TEXTE SOURCE:

#####

Dans ce recueil de dix-neuf nouvelles Claire Blanchard-Thomasset scrute la réalité contemporaine, se focalise sur des situations familiales ou professionnelles banales et ordinaires, les envisageant sous un angle plus psychologique que sociologique. Les personnages nous ressemblent ou nous sont proches et ce qu’ils vivent nous l’avons nous-mêmes souvent vécu ou entendu : Marjo qui s’apprête non sans appréhension à présenter celui qu’elle aime à ses parents tout en sachant que sa mère qui rêvait pour elle d’un beau parti appréciera peu le saltimbanque qu’elle s’est choisi (Présenter Eddy) ; Sonia qui a du mal à supporter le départ de la maison familiale de sa fille étudiante (Le gâteau au chocolat) ; Franck, viré de son entreprise à cinquante ans, dont Pôle emploi devient pour le pire et le meilleur le seul horizon (Senior) ; Antoine, mécanicien, devenu par la fantaisie de sa femme Toine puis Toutou, quittant le repas dominical au café pour sortir le Yorkshire Quenn-Mary (devenu Queen puis Kiki) afin de profiter d’un peu de solitude (Kiki)… Ce sont ainsi douze femmes et sept hommes, en prise avec le présent au moment où une brèche pourrait s’ouvrir vers un autre possible, que l’auteure met ici en scène.

#####

DONNÉES FOURNIES:
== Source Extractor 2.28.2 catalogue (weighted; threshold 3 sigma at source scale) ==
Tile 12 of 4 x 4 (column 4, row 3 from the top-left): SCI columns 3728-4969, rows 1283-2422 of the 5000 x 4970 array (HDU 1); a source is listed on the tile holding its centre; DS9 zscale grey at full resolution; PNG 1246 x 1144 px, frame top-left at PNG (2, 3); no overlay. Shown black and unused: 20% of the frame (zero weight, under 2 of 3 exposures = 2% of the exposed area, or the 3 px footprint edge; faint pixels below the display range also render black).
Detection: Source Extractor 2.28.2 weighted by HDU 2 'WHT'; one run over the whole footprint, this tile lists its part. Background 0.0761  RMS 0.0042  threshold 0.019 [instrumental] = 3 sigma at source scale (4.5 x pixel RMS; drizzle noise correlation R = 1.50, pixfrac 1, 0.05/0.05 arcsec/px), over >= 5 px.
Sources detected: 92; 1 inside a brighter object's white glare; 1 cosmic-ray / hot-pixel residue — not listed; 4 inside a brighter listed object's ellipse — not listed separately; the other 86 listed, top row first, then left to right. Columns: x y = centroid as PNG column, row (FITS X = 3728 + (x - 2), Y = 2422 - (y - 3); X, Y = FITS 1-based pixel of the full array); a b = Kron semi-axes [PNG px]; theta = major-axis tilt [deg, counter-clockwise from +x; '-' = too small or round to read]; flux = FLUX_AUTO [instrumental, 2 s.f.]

#####

EXERCICES:
1. Répondez aux questions suivantes à l'aide de la présentation du recueil de nouvelles.
(a) Combien de nouvelles compte le recueil ?
(b) Quel métier exerce Antoine ?
(c) À quel âge Franck est-il viré de son entreprise ?
2. Reprenez la présentation du recueil de nouvelles à la suite de sa dernière phrase.

CORRIGÉS:
1.
(a) Dix-neuf.
(b) Il est mécanicien.
(c) À cinquante ans.

2.
Ces tranches de vie vécues de l’intérieur permettent à l’auteure de traiter plus particulièrement certains thèmes comme le rapport entre parents et enfants (Joyeux Noël, Comme les indiens, Le gâteau au chocolat, Présenter Eddy, De retour), le couple, l’amour et le désamour ( Au fond de l’église, Senior, Comme une pioche, Roi et reine, Kiki, Fenêtre ou couloir, Grand ménage, Paulo), le vieillissement (Senior, Le charme de l’ancien, Sophie), le deuil (Charme de l’ancien, Au fond de l’église), l’emprise et la domination (Roi et reine, Sucre et fleur d’oranger, Beau dehors, Paulo), l’homosexualité (De retour), mais aussi d’aborder des sujets plus politiques comme l’écologie, à travers la marée noire à Paimpol (De retour) ou le monde du travail et de l’entreprise (Sucre et fleur d’oranger, Senior, Roi et reine, Beau dehors) tout aussi féroce, plus peut-être, que la famille. On y croise aussi un perroquet, une tortue, un chien, un rat géant sous le plancher d’une maison de vacances, des poissons et deux chats qui sauf le perroquet n’ont aucune incidence sur le récit.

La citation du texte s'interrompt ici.